In the complaint, Donnelly, an heir to the estate of Pearl Little, alleged collusion and concealment by the defendants in the buying and selling of the primary asset of the Little estate, real property located on San Juan Island in Washington state. The district court, however, found the complaint failed to state a claim upon which relief could be granted. The district court granted Donnelly 30 days to file an amended complaint. The Estate of Pearl Little moved to intervene and to dismiss the case either for lack of subject-matter jurisdiction or for failure to state a claim. Donnelly then filed a motion for a preliminary injunction to stop the sale of the property contending it contained federally protected Indian burial grounds. The district court dismissed Donnelly's complaint with prejudice and denied their motion for a preliminary injunction, concluding the court was without subject-matter jurisdiction and that Donnelly had "provide[d] no evidence that the land in question has federal protection, nor that any federal law prevents its sale."

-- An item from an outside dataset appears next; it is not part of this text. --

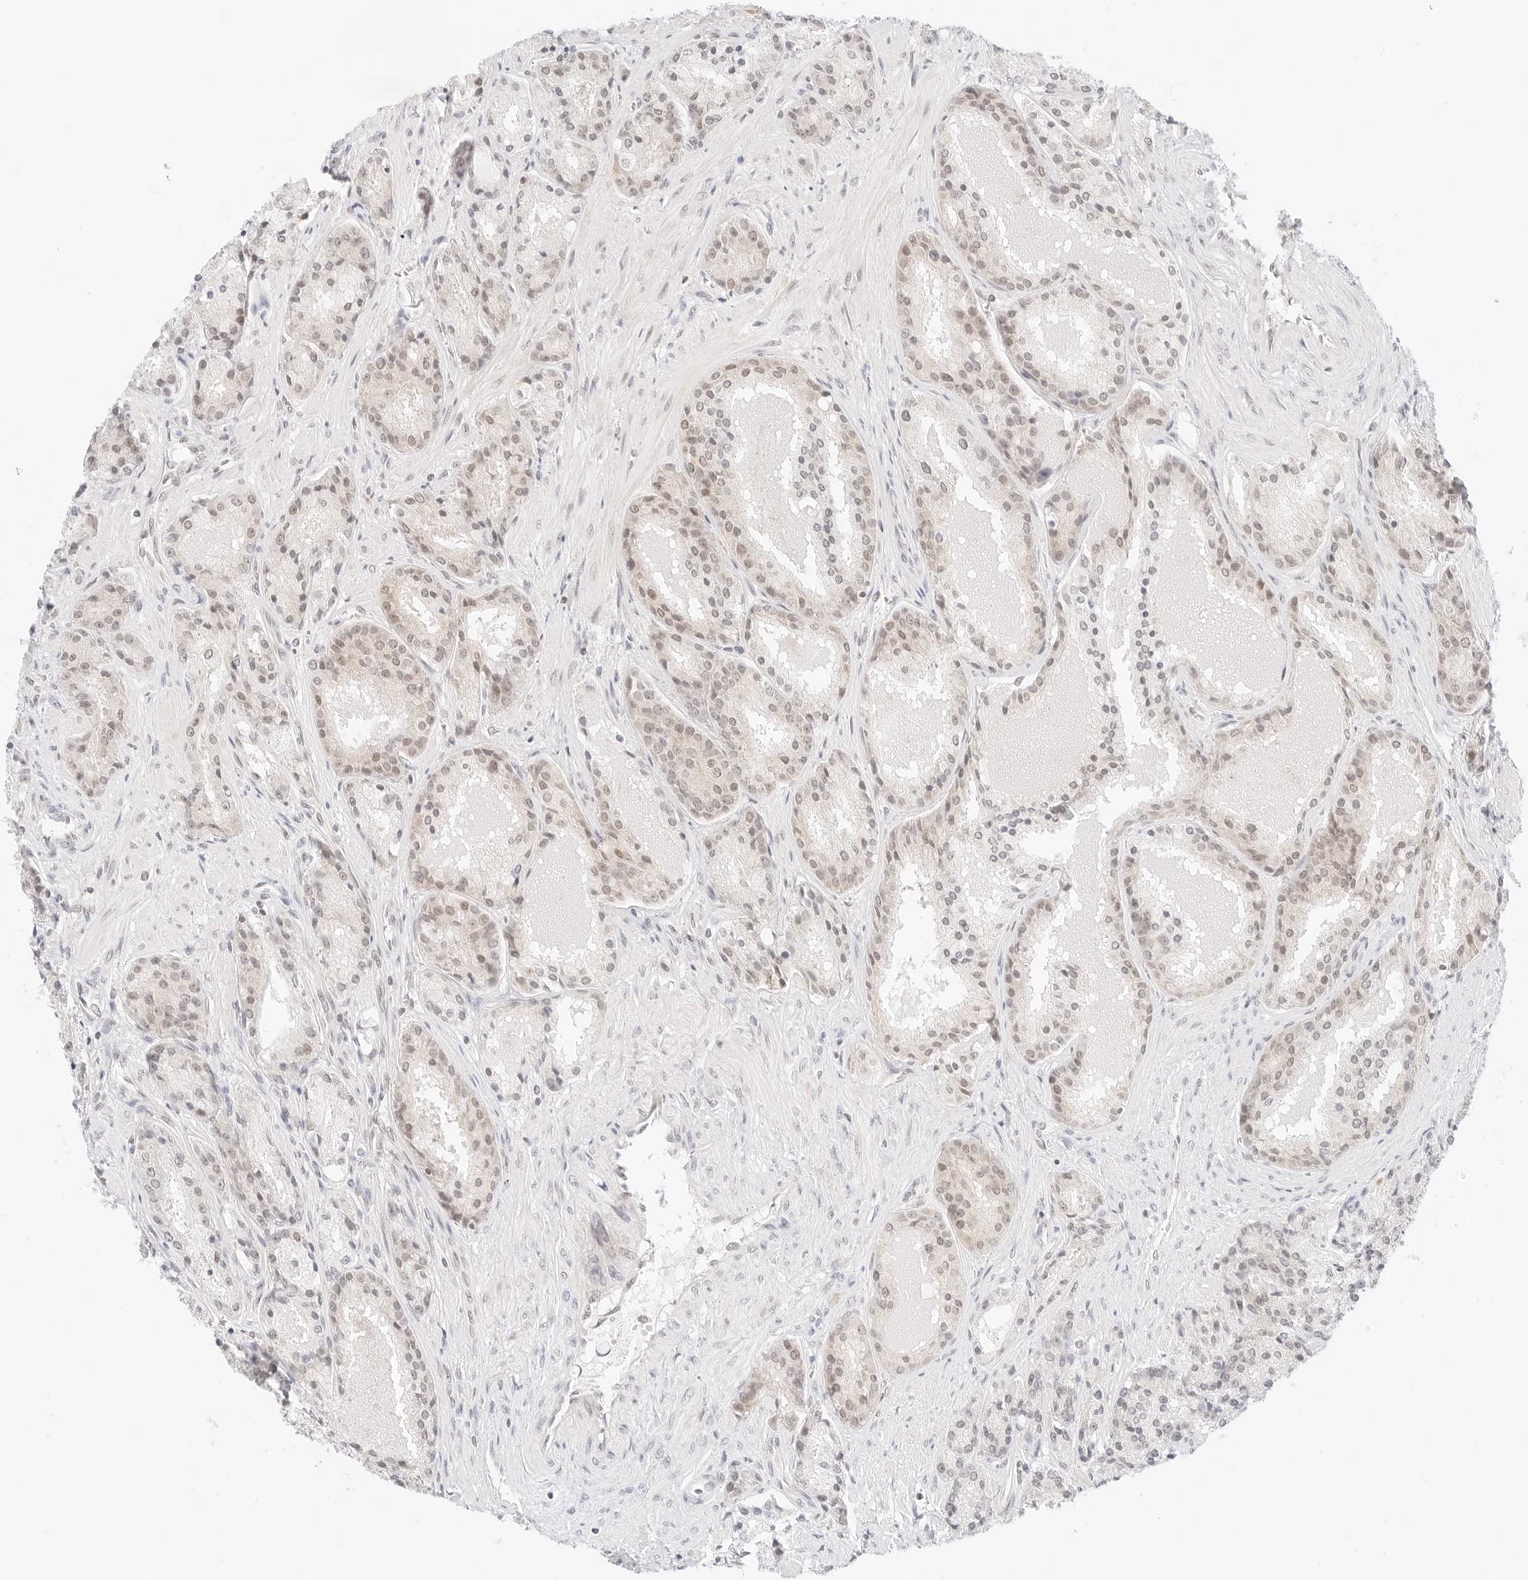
{"staining": {"intensity": "weak", "quantity": "<25%", "location": "nuclear"}, "tissue": "prostate cancer", "cell_type": "Tumor cells", "image_type": "cancer", "snomed": [{"axis": "morphology", "description": "Adenocarcinoma, High grade"}, {"axis": "topography", "description": "Prostate"}], "caption": "Tumor cells show no significant expression in high-grade adenocarcinoma (prostate). (DAB immunohistochemistry (IHC) with hematoxylin counter stain).", "gene": "POLR3C", "patient": {"sex": "male", "age": 60}}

On appeal, Donnelly reiterates the same claims offered to the district court. We hold Donnelly has failed to carry her burden to establish the existence of subject-matter jurisdiction. Accordingly, the district court did not err in dismissing their action and denying their motion for a preliminary injunction. See Dweck, 877 F.2d at 792.
The appellees request sanctions against Donnelly for bringing this appeal. This court has discretion to impose damages against litigants, even pro se, as a sanction for bringing a frivolous appeal. Fed.R.App.P. 38; 28 U.S.C. Sec. 1912; Wilcox v. Commissioner, 848 F.2d 1007, 1008-09 (9th Cir.1988) ($1,500 sanction imposed on pro se litigant for bringing a frivolous appeal). An appeal is frivolous if the results are obvious, or the arguments of error are wholly without merit. Wilcox, 848 F.2d at 1009 (citation omitted).
Donnelly's appeal is wholly without merit. In exercise of our discretion, however, we decline to impose sanctions on this appeal. Donnelly is advised, however, that frivolous litigation can subject her to substantial sanctions.